## 課題文
——————————
本実施形態では、図5で説明したS122の処理に代えて、図7に示すS1222〜S1234に示す処理を実行してよい。まず、S1222において、位置特定部226は、照明指示に含まれる照明条件を充足する照明位置を特定する。
具体的には、位置特定部226は、撮像部102のレンズデータに含まれるピント位置データから、ルックアップテーブル等に基づいて主撮像装置10から被写体40までの被写体距離を取得する。
位置特定部226は、主撮像装置10の空間位置データ及び方位データ、及び、取得した被写体距離から、被写体40の空間位置データを取得する。ここで、位置特定部226は、撮像部214を被写体40の方向に向けさせ、撮像部214の画像中から被写体40の画像領域を特定する。
次に、S1224において、照明分析部228は、取得した被写体40の空間位置データに基づいて、被写体40の周囲を回るように移動部204を駆動して照明補助装置20を移動させる。同時に、照明分析部228は、移動中に被写体40を連続的に撮像するように撮像部214の向きを制御する。
次に、S1226において、照明分析部228は、連続的に撮像された被写体40の画像から被写体40の照明状況を分析する。具体的には、照明分析部228は、被写体40の撮像角度、及び、画像中における被写体40の影の形状、大きさ等から被写体40に光を照射する光源の方向を算出する。
次に、S1228において、位置特定部226は、照明分析部228から分析された照明状況を受け取り、当該照明状況に基づいて、照明条件を充足する照明補助装置20の照明位置を特定する。
例えば、図8に示す例において、照明条件が被写体40の影を弱めることであり、太陽光が図中のB線方向から被写体40に入射する場合、照明補助装置20は図中のF線方向に沿った位置を照明位置とする。
また、本実施形態の変形例において、状況分析部224は、通信部206を介して主撮像装置10から電源ON等の主操作指示を取得する代わりに、撮像部214が撮像した主撮像装置10の画像から主撮像装置10の撮像状況を分析してもよい。
例えば、図5のフローチャートにおいて、撮像システム1は、S102及びS104を省略し、S106から処理を開始してよい。S106において、状況分析部224は、通信部206を介して、主撮像装置10に空間位置データを送信するようにリクエストを送信し、主撮像装置10から空間位置データを取得する。また、状況分析部224は、センサ208から照明補助装置20の空間位置データ及び方位データを取得する。
——————————
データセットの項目
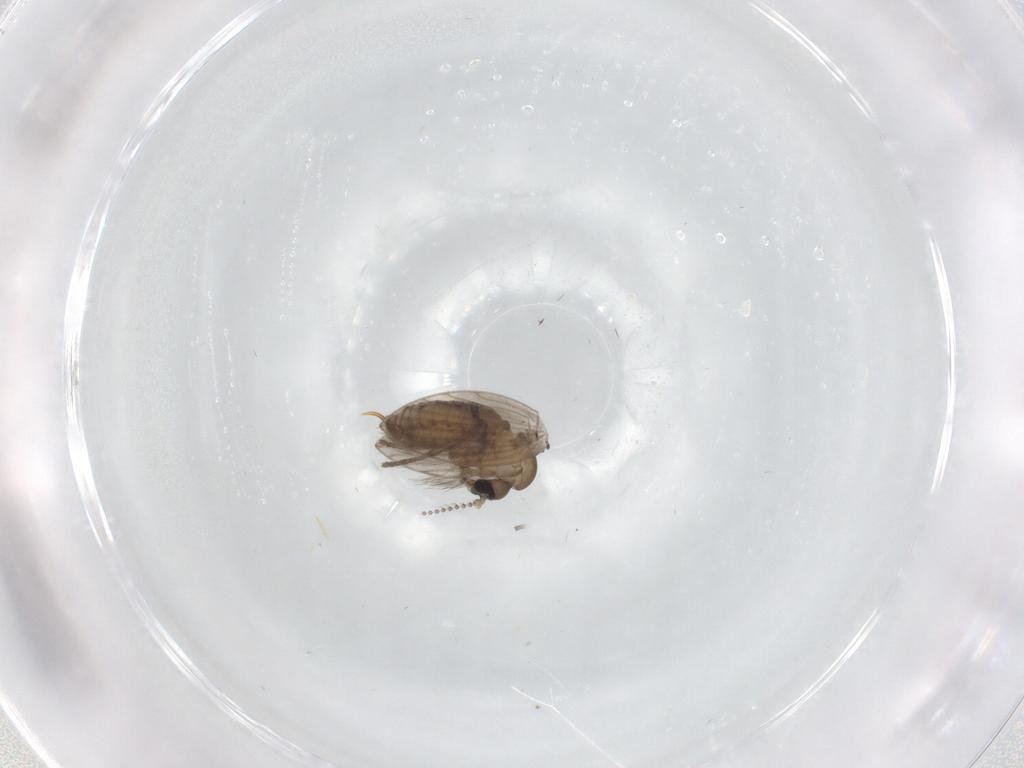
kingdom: Animalia
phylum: Arthropoda
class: Insecta
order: Diptera
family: Psychodidae
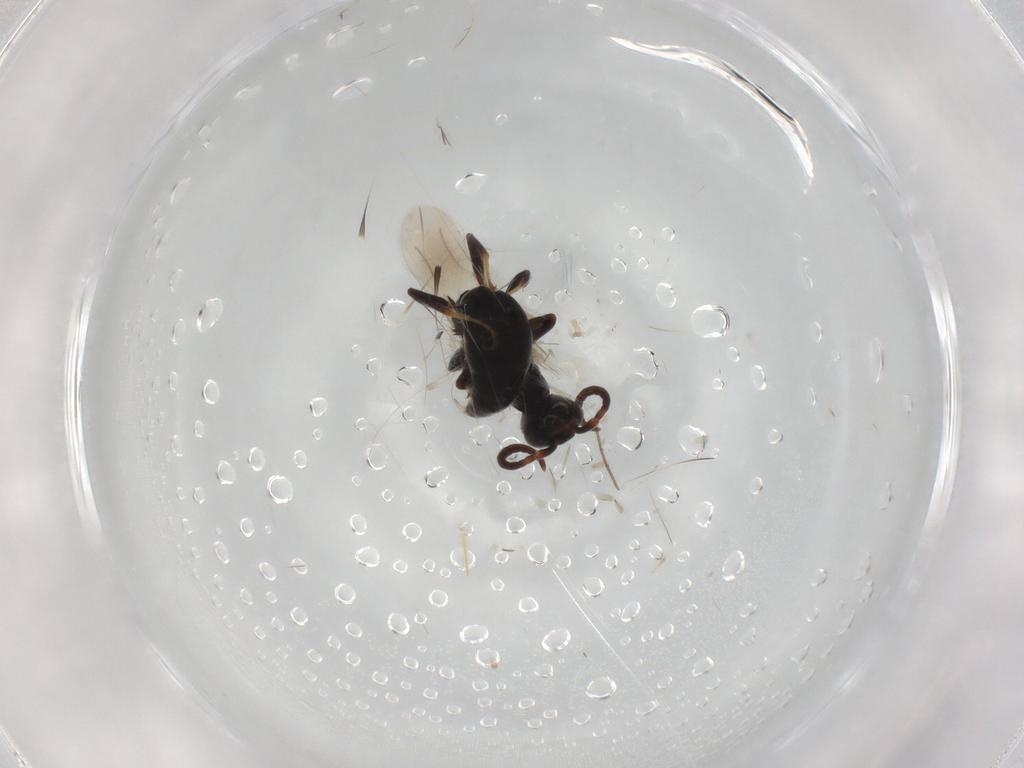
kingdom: Animalia
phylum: Arthropoda
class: Insecta
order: Hymenoptera
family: Bethylidae
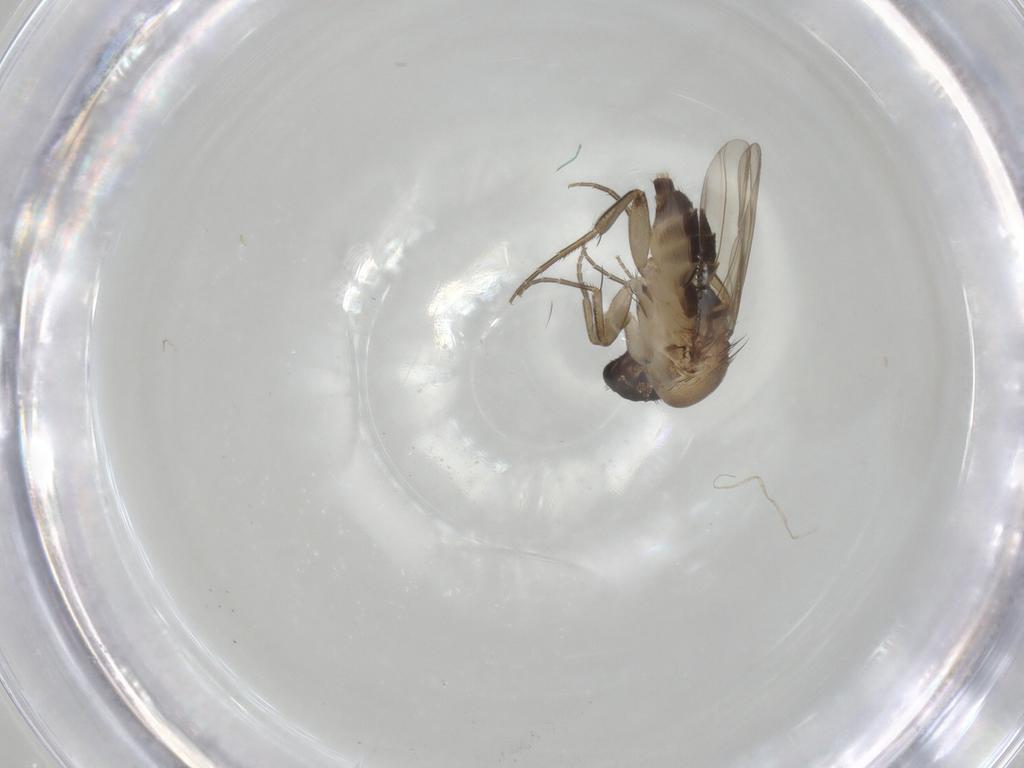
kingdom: Animalia
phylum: Arthropoda
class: Insecta
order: Diptera
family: Phoridae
——————————
## 設問
[A] 照明補助装置に関する文章によると、S1226において照明分析部228は何に基づいて光源の方向を算出しますか。
[B] 照明補助装置に関する文章を、最後の文の後から書き進めてください。

## 設問別の解答
[A] 被写体40の撮像角度と、画像中における被写体40の影の形状や大きさ等に基づいて算出します。

[B]
状況分析部224は、取得したこれらのデータから主撮像装置10に対する照明補助装置20の相対的な向きを算出する。次に、状況分析部224は、算出した向きに基づいて移動部204を駆動して、照明補助装置20の撮像部214の撮像範囲に主撮像装置10を含めさせ、撮像部214に主撮像装置10及びその周囲を撮像させる。
状況分析部224は、撮像部214から画像データを取得し、当該画像データを分析することにより、主撮像装置10の使用状況を分析する。例えば、状況分析部224は、撮像部214からの画像に、主撮像装置10及び撮像者30の頭部と少なくとも一部が一致又は類似する画像がそれぞれ含まれ、主撮像装置10と撮像者30の頭部が閾値よりも近接している否かを判断することにより、撮像者30が主撮像装置10を使用中かを判断する。
本変形例によれば、撮像者30が主撮像装置10による被写体40の撮像間際になってから、照明補助装置20が移動を始めるので、照明補助装置20が撮像者30の邪魔になることがない。
図9に、第1実施形態及び第2実施形態の変形例に係る照明補助装置22を示す。本変形例における照明補助装置22は自走車両である。本変形例において、移動部204は、車輪を回転させるモータを駆動するための駆動回路を有する。
また、上記説明した第1実施形態及び第2実施形態の変形例として、照明補助装置20は、主撮像装置10からの指示により、予め記憶部212に格納された音楽を再生するスピーカ等を備えてよい。これにより、例えば、主撮像装置10がビデオカメラである場合に、BGM付の動画を撮像することができる。
また、上記説明した第1実施形態及び第2実施形態の変形例として、照明補助装置20は、主撮像装置10からの指示により風を発生する扇風機等を備えてよい。これにより、主撮像装置10は、被写体40に対して一定の方向から風をあてるので、被写体40が風になびいている画像を撮像することができる。
また、上記説明した第1実施形態及び第2実施形態の変形例として、照明補助装置20は、主撮像装置10からの指示により紙ふぶき等の人工物を散布する装置を備えてよい。これにより、主撮像装置10は、被写体40が人工物により装飾された画像を撮像することができる。
本発明の実施形態において、制御部120は、主撮像装置10のコンピュータにインストールされたプログラムにより実現されてよい。当該コンピュータを主撮像装置10として機能させるプログラムは、制御モジュールを備える。また、本発明の実施形態において、制御部220、指示取得部222、状況分析部224、位置特定部226、及び、照明分析部228は、照明補助装置20のコンピュータにインストールされたプログラムにより実現されてよい。
当該コンピュータを照明補助装置20として機能させるプログラムは、制御モジュールと、指示取得モジュールと、状況分析モジュールと、位置特定モジュールと、照明分析モジュールとを備える。これらのプログラム又はモジュールは、当該コンピュータのCPU等に働きかけて、コンピュータを、制御部120、制御部220、指示取得部222、状況分析部224、位置特定部226、及び、照明分析部228としてそれぞれ機能させてよい。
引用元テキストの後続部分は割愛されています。